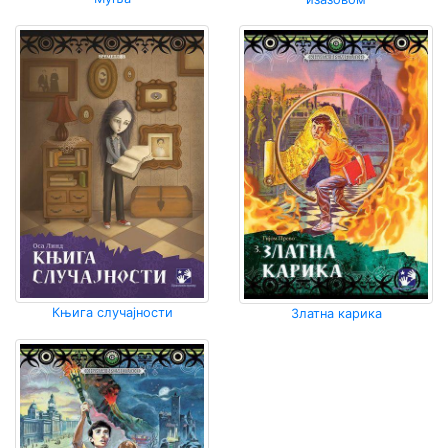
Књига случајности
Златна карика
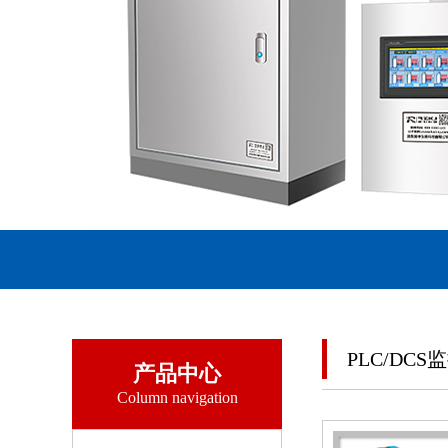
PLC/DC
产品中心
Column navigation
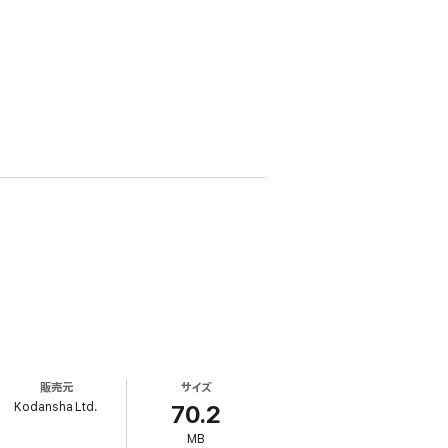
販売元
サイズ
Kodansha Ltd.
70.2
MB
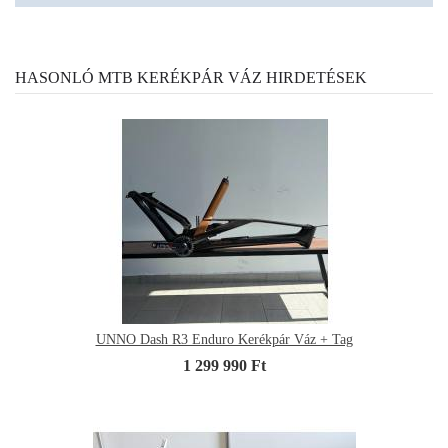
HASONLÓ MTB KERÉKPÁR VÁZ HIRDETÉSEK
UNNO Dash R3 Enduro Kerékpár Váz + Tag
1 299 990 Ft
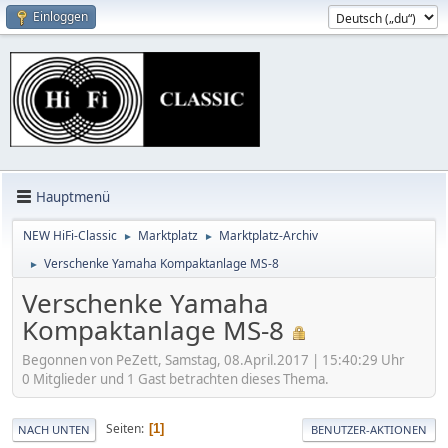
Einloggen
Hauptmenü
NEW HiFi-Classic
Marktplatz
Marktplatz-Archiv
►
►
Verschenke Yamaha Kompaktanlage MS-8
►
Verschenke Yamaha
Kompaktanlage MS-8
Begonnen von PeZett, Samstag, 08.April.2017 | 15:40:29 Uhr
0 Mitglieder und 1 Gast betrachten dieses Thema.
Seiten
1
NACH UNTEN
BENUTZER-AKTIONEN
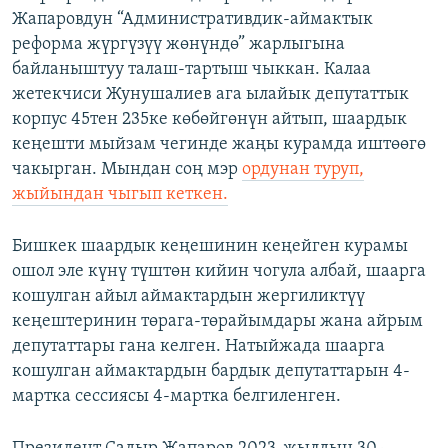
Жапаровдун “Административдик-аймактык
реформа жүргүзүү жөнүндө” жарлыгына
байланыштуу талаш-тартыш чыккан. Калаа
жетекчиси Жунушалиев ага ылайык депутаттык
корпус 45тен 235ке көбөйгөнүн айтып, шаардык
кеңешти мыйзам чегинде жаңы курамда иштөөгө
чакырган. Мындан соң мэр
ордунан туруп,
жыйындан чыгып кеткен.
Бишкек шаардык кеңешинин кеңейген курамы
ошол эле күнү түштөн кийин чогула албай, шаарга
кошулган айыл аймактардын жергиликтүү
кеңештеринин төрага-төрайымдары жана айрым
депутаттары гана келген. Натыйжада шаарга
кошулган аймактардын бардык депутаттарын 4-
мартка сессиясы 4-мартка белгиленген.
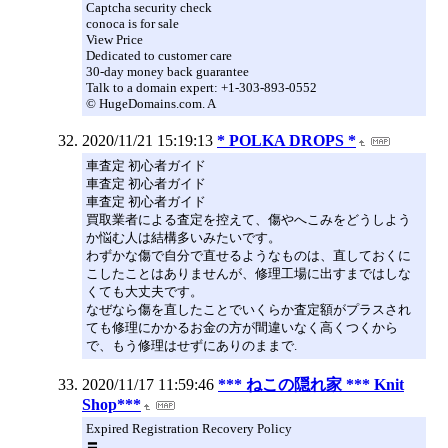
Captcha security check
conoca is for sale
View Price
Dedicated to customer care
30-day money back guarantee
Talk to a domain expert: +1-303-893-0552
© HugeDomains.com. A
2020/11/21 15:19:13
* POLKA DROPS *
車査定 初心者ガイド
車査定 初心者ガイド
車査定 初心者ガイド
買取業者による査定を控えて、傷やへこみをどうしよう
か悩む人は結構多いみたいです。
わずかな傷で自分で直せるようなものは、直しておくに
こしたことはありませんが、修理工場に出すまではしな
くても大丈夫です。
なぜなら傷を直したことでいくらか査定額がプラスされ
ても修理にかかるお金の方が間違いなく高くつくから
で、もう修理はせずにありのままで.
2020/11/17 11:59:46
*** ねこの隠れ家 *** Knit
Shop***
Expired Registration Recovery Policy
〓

□ □ □ □ □ □ □

TASK TO COMPLETE:
Check each line of the records for the word "аймактардын", then state how many lines have it, as a number only.

REPLY TO THE TASK:
2